● **Problem details**:
Below are several records. Retype exactly those lines running from the one with "欢迎您的咨询，期待为您服务!" through the one with "就会直接造成其转角柱形孔壁等部位产生欠铸。", end lines included, and no others.

● **Provided entries**:
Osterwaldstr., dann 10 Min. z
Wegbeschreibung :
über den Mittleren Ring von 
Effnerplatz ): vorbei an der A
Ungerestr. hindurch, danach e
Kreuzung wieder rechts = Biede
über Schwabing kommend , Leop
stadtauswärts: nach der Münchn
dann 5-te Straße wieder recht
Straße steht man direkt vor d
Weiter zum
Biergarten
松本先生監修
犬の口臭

* * *

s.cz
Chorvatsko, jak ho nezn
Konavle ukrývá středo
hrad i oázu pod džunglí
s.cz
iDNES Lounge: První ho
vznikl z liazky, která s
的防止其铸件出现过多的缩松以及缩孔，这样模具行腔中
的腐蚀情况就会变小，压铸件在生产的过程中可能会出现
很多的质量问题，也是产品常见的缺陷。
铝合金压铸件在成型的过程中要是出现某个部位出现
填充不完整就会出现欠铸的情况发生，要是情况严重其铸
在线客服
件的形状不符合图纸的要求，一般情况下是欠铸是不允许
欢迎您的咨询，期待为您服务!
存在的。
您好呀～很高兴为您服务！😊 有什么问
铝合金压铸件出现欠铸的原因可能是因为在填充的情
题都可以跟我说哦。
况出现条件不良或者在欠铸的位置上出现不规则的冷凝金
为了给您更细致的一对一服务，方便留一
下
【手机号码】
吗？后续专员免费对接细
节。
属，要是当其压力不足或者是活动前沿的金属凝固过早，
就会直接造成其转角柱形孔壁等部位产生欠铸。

● **Task solution**:
欢迎您的咨询，期待为您服务!
存在的。
您好呀～很高兴为您服务！😊 有什么问
铝合金压铸件出现欠铸的原因可能是因为在填充的情
题都可以跟我说哦。
况出现条件不良或者在欠铸的位置上出现不规则的冷凝金
为了给您更细致的一对一服务，方便留一
下
【手机号码】
吗？后续专员免费对接细
节。
属，要是当其压力不足或者是活动前沿的金属凝固过早，
就会直接造成其转角柱形孔壁等部位产生欠铸。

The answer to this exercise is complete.